A more suitable structure
The solution developed, which has been certified as meeting conditions for type B impact severity, achieves these initial aims, according to researchers at the Barcelona School of Civil Engineering. Specifically, the barrier reduces the severity of injuries in accident victims after they crash into the barrier in comparison with existing concrete barriers. This improvement has been achieved in the following ways: first, by optimising the length of transitions (i.e. the spaces between one barrier and the next), and second, by adjusting the material (reinforced concrete) and adapting direct contact or friction with the ground. The shape of the barrier has also been improved to ensure that vehicles can be redirected gradually and smoothly so that drivers do not lose control of the vehicle or swerve into opposite or adjacent lanes.

As for the material it is made of, the new barrier needs between 3% and 10% less concrete than other, similar materials. This leads to a decrease of between 13 and 55 tonnes of concrete and between 1.60 and 6.6 tonnes of CO2 emissions for every kilometre of the barrier that is built.

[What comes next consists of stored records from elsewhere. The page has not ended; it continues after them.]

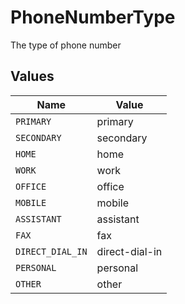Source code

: # PhoneNumberType

The type of phone number


## Values

| Name             | Value            |
| ---------------- | ---------------- |
| `PRIMARY`        | primary          |
| `SECONDARY`      | secondary        |
| `HOME`           | home             |
| `WORK`           | work             |
| `OFFICE`         | office           |
| `MOBILE`         | mobile           |
| `ASSISTANT`      | assistant        |
| `FAX`            | fax              |
| `DIRECT_DIAL_IN` | direct-dial-in   |
| `PERSONAL`       | personal         |
| `OTHER`          | other            |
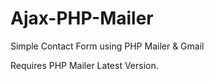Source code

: # Ajax-PHP-Mailer
Simple Contact Form using PHP Mailer & Gmail

Requires PHP Mailer Latest Version.
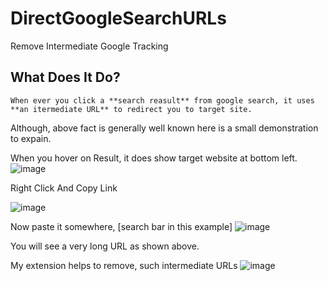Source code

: # DirectGoogleSearchURLs
Remove Intermediate Google Tracking

## What Does It Do?
`When ever you click a **search reasult** from google search, it uses **an itermediate URL** to redirect you to target site.`

Although, above fact is generally well known here is a small demonstration to expain.

When you hover on Result, it does show target website at bottom left.
![image](https://user-images.githubusercontent.com/77914957/116513254-ed2c9b00-a8e6-11eb-82ef-ed13cd739a2e.png)

Right Click And Copy Link


![image](https://user-images.githubusercontent.com/77914957/116513308-00d80180-a8e7-11eb-988c-e906e0e29582.png)


Now paste it somewhere, [search bar in this example]
![image](https://user-images.githubusercontent.com/77914957/116513370-1a794900-a8e7-11eb-834c-ea1c7937da7c.png)

You will see a very long URL as shown above.

My extension helps to remove, such intermediate URLs
![image](https://user-images.githubusercontent.com/77914957/116513521-58766d00-a8e7-11eb-99aa-129f989668a2.png)
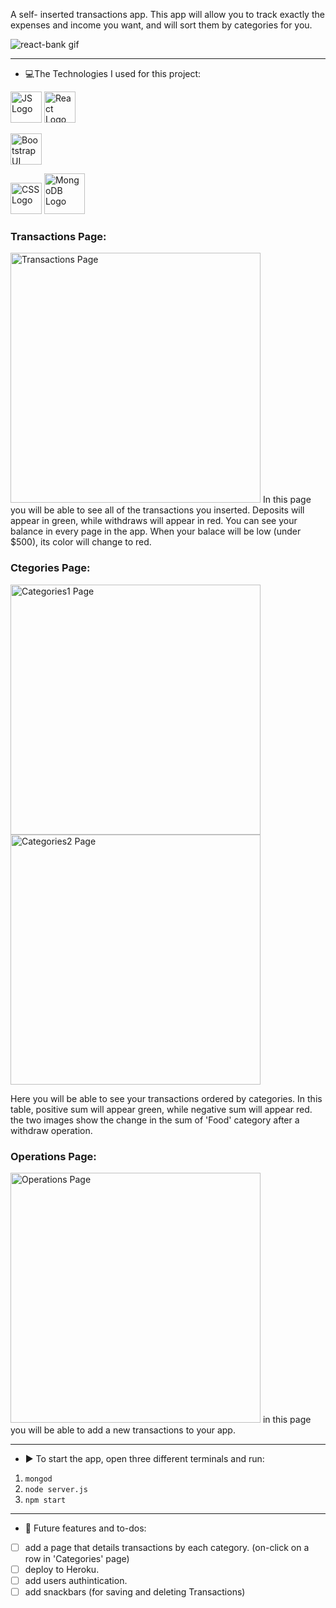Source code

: A self- inserted transactions app. This app will allow you to track exactly the expenses and income you want, and will sort them by categories for you.

![react-bank gif](https://i.giphy.com/media/XDtLnnUdVe3x3BhbgX/giphy.webp)

________________________________________________________________
- :computer:The Technologies I used for this project:
<img alt="JS Logo" src="https://www.vitoshacademy.com/wp-content/uploads/2015/04/JS.png" height="50">
<img alt="React Logo" src="https://www.logolynx.com/images/logolynx/e1/e12c387bd8ebccf18a4741b4b83a6d71.png" height="50">

<p>
<img alt= "Bootstrap UI Logo" src="https://raw.githubusercontent.com/angular-ui/angular-ui.github.com/master/logo/UI_Shield_Bootstrap.png" height="50">
 </p>
<img alt="CSS Logo" src="https://upload.wikimedia.org/wikipedia/commons/d/d5/CSS3_logo_and_wordmark.svg"  height="50">
<img alt="MongoDB Logo"  src="https://cdn.app.compendium.com/uploads/user/e7c690e8-6ff9-102a-ac6d-e4aebca50425/f4a5b21d-66fa-4885-92bf-c4e81c06d916/Image/e5eee315a17de0d7f56117077eb71fa9/mongo.png" height="65">


 ### Transactions Page: ###
  <img alt="Transactions Page" src="https://i.postimg.cc/52t5Ry5B/Transactions.png" height="400"> 
In this page you will be able to see all of the transactions you inserted. Deposits will appear in green, while withdraws will appear in red.
You can see your balance in every page in the app. When your balace will be low (under $500), its color will change to red.
 
  ### Ctegories Page: ###
   <img alt="Categories1 Page" src="https://i.postimg.cc/XvL8BB0m/Categories1.png" height="400"> 
   <img alt="Categories2 Page" src="https://i.postimg.cc/631fYsqh/Categories2.png" height="400"> 

 Here you will be able to see your transactions ordered by categories. In this table, positive sum will appear green, while negative sum will appear red.
 the two images show the change in the sum of 'Food' category after a withdraw operation.
 
 ### Operations Page: ###
  <img alt="Operations Page" src="https://i.postimg.cc/k5W5TW5Y/Operations.png" height="400"> 
 in this page you will be able to add a new transactions to your app. 


---------------------
- :arrow_forward: To start the app, open three different terminals and run:
1.  `mongod`
2.  `node server.js`
3.  `npm start`
---------------------
- :memo: Future features and to-dos:
 - [ ] add a page that details transactions by each category. (on-click on a row in 'Categories' page) 
 - [ ] deploy to Heroku.
 - [ ] add users authintication.
 - [ ] add snackbars (for saving and deleting Transactions)
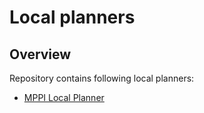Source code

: # Local planners 

## Overview

Repository contains following local planners:
  * [MPPI Local Planner](/mppic/)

The new barriers are more competitively priced than precast concrete ones. They also require virtually no maintenance, because they do not need to be removed after a car accident, which means there are no disruptions to traffic when they need to be repaired, unlike metal barriers. Indeed, 10% of road congestion problems are directly related to the maintenance and replacement of barriers, according to estimates by the Federal Highway Agency (FHWA) in the United States.

Work on the new barrier is the subject of Dr Jordi Cañas’s PhD thesis, which was supervised by the professors Antonio Aguado and Albert de la Fuente at the UPC’s Department of Civil and Environmental Engineering.

Simulation and testing
Standardised impact tests were performed on various barrier configurations that had previously been simulated using advanced numerical models at the facilities of Applus+ IDIADA. This reduced the number of full-scale tests, because the simulation results enabled geometric and mechanical variables to be analysed beforehand.

The impact of buses and heavy goods vehicles was also tested to check the barrier’s containment capacity, and initial results were excellent. The project has the support of the RACC.